The 12 states which 50 million Muslims call home have long been a key area for Serving In Mission workers, with various levels of ministry success over the decades.
A region prone to unrest, SIM has had many challenges to recruit and place personnel in the area over the years. Most recently the threat of Boko Haram has dominated the region and made active ministries difficult.
But the prayer of SIM Nigeria is for this trend to change. As unrest is decreasing, SIM leaders are renewing their efforts in close partnership with ECWA (Evangelical Church Winning All), to return to Nigeria’s north. Many Christians who have been displaced within Nigeria are also returning to their northern homes.
Medical ministries will be a major emphasis for blessing the northern communities. In the last century, SIM has run 143 dispensaries and hospitals in Nigeria. Today there are few functioning clinics in the north, but SIM and ECWA plan to reopen their first new clinic in the north in 2018. This would act as a template for additional clinics in the region.
Nigeria director Tom Jessurun said: “We’re eagerly anticipating one of the dispensaries revived in the northeast, to minister to Christians who cannot access medical help and to minister to Muslim neighbours.".
A key component of this medical ministry is a tremendous need for community health workers to train new health workers for ministry and service in northern states.

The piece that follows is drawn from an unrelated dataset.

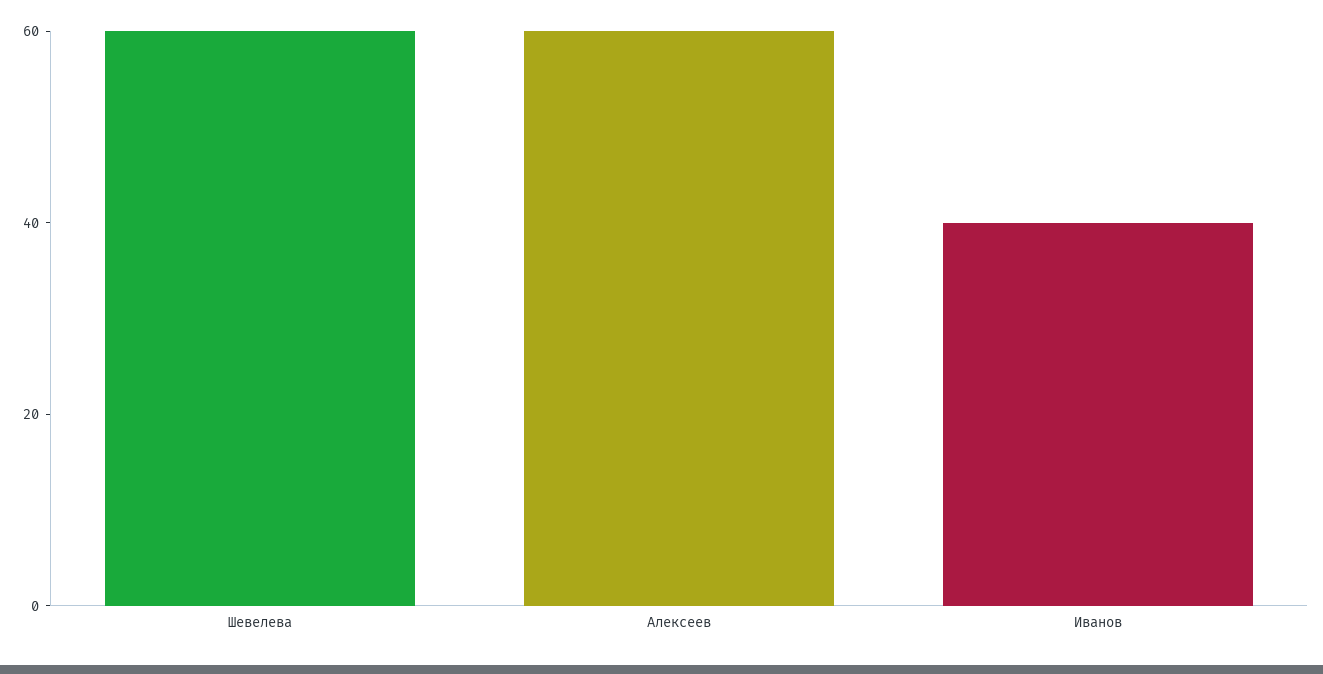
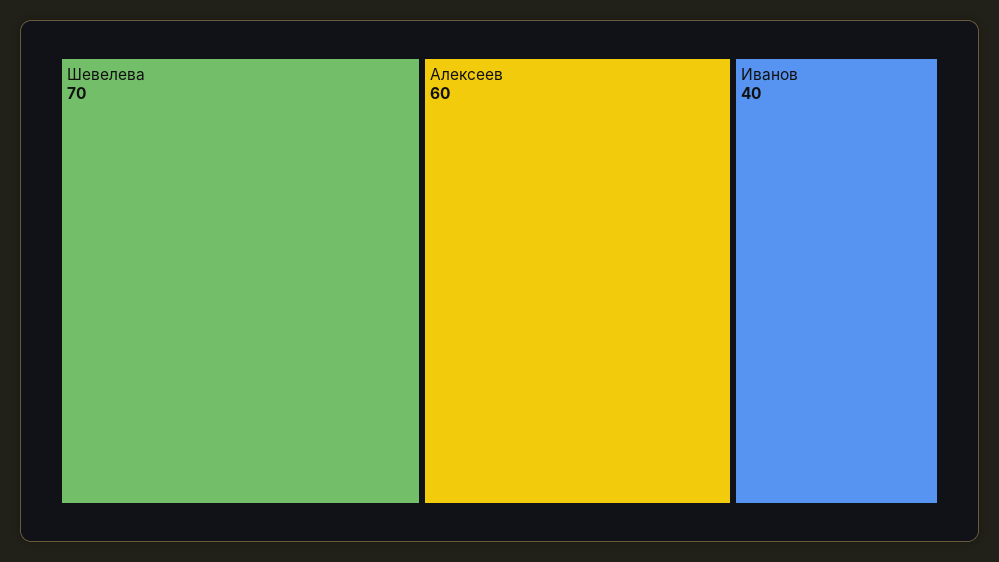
Шевелева: 60 -> 70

Quality education options are limited in the north, particularly for marginalised Christians. SIM plans to assist ECWA in establishing schools throughout the northern states, to provide quality education for Christians and Muslims alike.
SIM Nigeria is currently looking for teacher trainers to help new teachers in northern schools.
Service opportunities in northern communities
Some of the two million displaced Christians are now returning to their northern homes, and the challenges of the past years of unrest are evident. SIM and ECWA long to help with these challenges.
This will be done through multiple ministries. They will focus on discipleship, trauma healing, medical work and training, educational training, leadership development for local church pastors and vocational development and training.
Additional service opportunities are open for vital skills to assist in the new ministry vision. This includes theological training, veterinary care, English teaching, computer training, Sports Friends ministry and youth ministry.
Adamu* grew up a Muslim in the northeast Nigeria town of Potiskum. God revealed himself to Adamu, who converted to Christianity. Thankfully, his father did not persecute him or force him to revert to Islam. He became a professional athletics coach and always hoped to use his love of sports to share his faith.
Recently in the decline of Boko Haram’s influence, communities began returning to the northeast from their displacement. As the community was coming back together, Adamu noticed that Muslims were coming to the church premises to join friendly games of football and volleyball. The church was wondering how to use sports to share the gospel with these Muslim neighbours. They invited SIM’s Sports Friends ministry to conduct a training session on how to use sports as a means of evangelism and discipleship. Adamu was extremely excited to be a part of this ministry.
As SIM Nigeria was praying about engaging in ministry to the northeast we knew that sports ministry would be a powerful avenue of ministry. At the same time, Adamu was feeling led to full-time sports ministry. SIM Nigeria has since helped establish a Sports Friends discipleship centre in a northern town that was formerly in the grip of Boko Haram, with Adamu as the full-time coordinator.